[Opening Records section]

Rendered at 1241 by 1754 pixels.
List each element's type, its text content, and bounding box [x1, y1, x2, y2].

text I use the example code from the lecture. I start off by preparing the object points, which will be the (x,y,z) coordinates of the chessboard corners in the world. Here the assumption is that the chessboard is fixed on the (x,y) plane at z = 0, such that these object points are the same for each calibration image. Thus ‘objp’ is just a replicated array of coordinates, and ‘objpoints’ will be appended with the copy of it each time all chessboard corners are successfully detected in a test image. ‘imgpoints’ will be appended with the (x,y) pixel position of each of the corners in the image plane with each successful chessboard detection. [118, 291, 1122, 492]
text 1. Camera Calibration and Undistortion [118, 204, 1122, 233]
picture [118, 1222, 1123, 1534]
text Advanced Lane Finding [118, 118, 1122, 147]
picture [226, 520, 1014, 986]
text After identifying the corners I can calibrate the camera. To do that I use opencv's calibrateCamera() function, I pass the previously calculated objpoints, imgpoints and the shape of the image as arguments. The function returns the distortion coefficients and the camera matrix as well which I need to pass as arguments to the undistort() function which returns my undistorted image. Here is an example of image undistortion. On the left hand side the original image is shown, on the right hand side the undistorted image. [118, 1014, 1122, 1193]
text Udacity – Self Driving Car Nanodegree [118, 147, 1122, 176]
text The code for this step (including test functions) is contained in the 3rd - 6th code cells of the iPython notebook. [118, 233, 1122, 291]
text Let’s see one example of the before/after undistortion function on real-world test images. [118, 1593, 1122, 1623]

[Closing Records section]

Try it: Each record above is to be given again without any change to its wording.

Solution to this task:
Rendered at 1241 by 1754 pixels.
List each element's type, its text content, and bounding box [x1, y1, x2, y2].

text I use the example code from the lecture. I start off by preparing the object points, which will be the (x,y,z) coordinates of the chessboard corners in the world. Here the assumption is that the chessboard is fixed on the (x,y) plane at z = 0, such that these object points are the same for each calibration image. Thus ‘objp’ is just a replicated array of coordinates, and ‘objpoints’ will be appended with the copy of it each time all chessboard corners are successfully detected in a test image. ‘imgpoints’ will be appended with the (x,y) pixel position of each of the corners in the image plane with each successful chessboard detection. [118, 291, 1122, 492]
text 1. Camera Calibration and Undistortion [118, 204, 1122, 233]
picture [118, 1222, 1123, 1534]
text Advanced Lane Finding [118, 118, 1122, 147]
picture [226, 520, 1014, 986]
text After identifying the corners I can calibrate the camera. To do that I use opencv's calibrateCamera() function, I pass the previously calculated objpoints, imgpoints and the shape of the image as arguments. The function returns the distortion coefficients and the camera matrix as well which I need to pass as arguments to the undistort() function which returns my undistorted image. Here is an example of image undistortion. On the left hand side the original image is shown, on the right hand side the undistorted image. [118, 1014, 1122, 1193]
text Udacity – Self Driving Car Nanodegree [118, 147, 1122, 176]
text The code for this step (including test functions) is contained in the 3rd - 6th code cells of the iPython notebook. [118, 233, 1122, 291]
text Let’s see one example of the before/after undistortion function on real-world test images. [118, 1593, 1122, 1623]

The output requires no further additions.